From The Simple Life, 1903
By Charles Wagner
In its dreams, man’s ambition embraces vast limits, but it is rarely given us to achieve great things, and even then, a quick and sure success always rests on a groundwork of patient preparation. Fidelity in small things is at the base of every great achievement. We too often forget this, and yet no truth needs more to be kept in mind, particularly in the troubled eras of history and in the crises of individual life. In shipwreck a splintered beam, an oar, any scrap of wreckage, saves us. On the tumbling waves of life, when everything seems shattered to fragments, let us not forget that a single one of these poor bits may become our plank of safety. To despise the remnants is demoralization.

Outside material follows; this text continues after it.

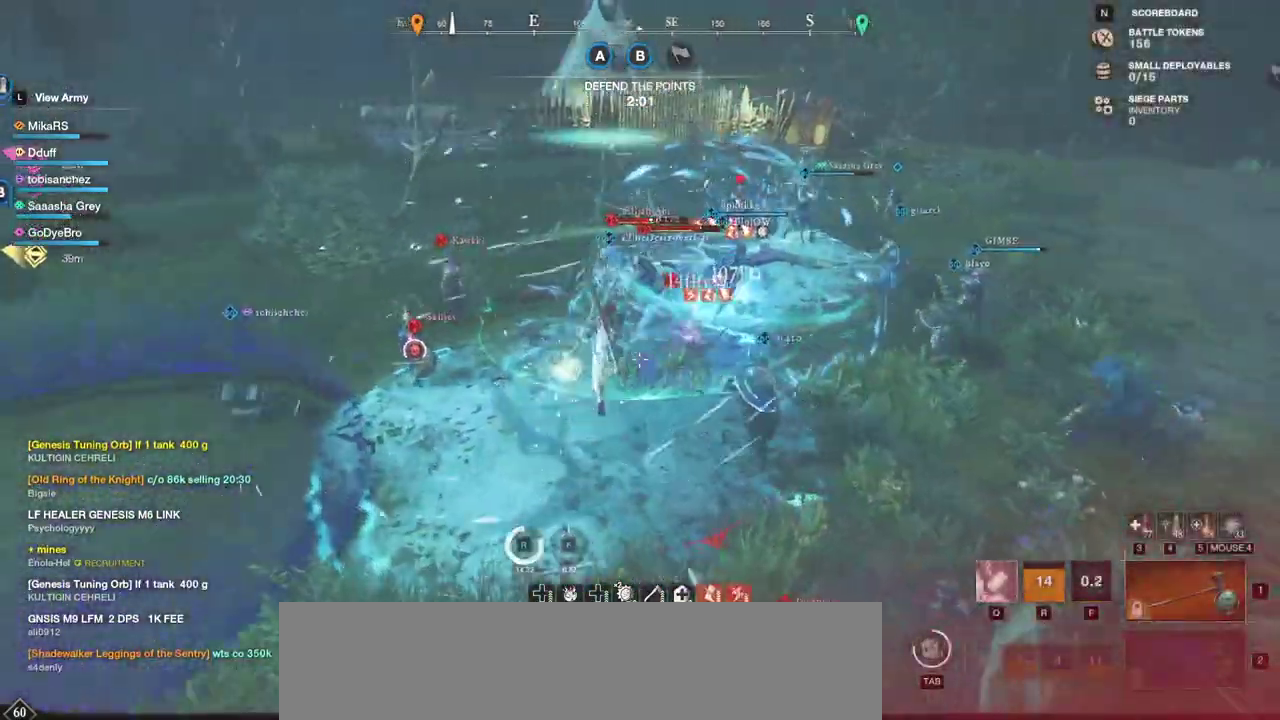
{"keys": ["a", "s", "shift"], "mouse": [], "events": [[367, "f", "down"], [417, "f", "up"], [417, "w", "up"], [483, "s", "down"], [483, "shift", "down"]]}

You are a ruined man, or you are stricken by a great bereavement, or again, you see the fruit of toilsome years perish before your eyes. You cannot rebuild your fortune, raise the dead, recover your lost toil, and in the face of the inevitable, your arms drop. Then you neglect to care for your person, to keep your house, to guide your children. All this is pardonable, and how easy to understand! But it is exceedingly dangerous. To fold one’s hands and let things take their course, is to transform one evil into worse. You who think that you have nothing left to lose, will by that very thought lose what you have. Gather up the fragments that remain to you, and keep them with scrupulous care. In good time this little that is yours will be your consolation. The effort made will come to your relief, as the effort missed will turn against you. If nothing but a branch is left for you to cling to, cling to that branch; and if you stand alone in defense of a losing cause, do not throw down your arms to join the rout. After the deluge a few survivors repeopled the earth. The future sometimes rests in a single life as truly as life sometimes hangs by a thread. For strength, go to history and Nature. From the long travail of both you will learn that failure and fortune alike may come from the slightest cause, that it is not wise to neglect detail, and, above all, that we must know how to wait and to begin again.
In speaking of simple duty I cannot help thinking of military life, and the examples it offers to combatants in this great struggle. He would little understand his soldier’s duty who, the army once beaten, should cease to brush his garments, polish his rifle, and observe discipline. “But what would be the use?” perhaps you ask. Are there not various fashions of being vanquished? Is it an indifferent matter to add to defeat, discouragement, disorder, and demoralization? No, it should never be forgotten that the least display of energy in these terrible moments is a sign of life and hope. At once everybody feels that all is not lost. During the disastrous retreat of 1813-1814, in the heart of the winter, when it had become almost impossible to present any sort of appearance, a general, I know not who, one morning presented himself to Napoleon, in full dress and freshly shaven. Seeing him thus, in the midst of the general demoralization, as elaborately attired as if for parade, the Emperor said: My general, you are a brave man!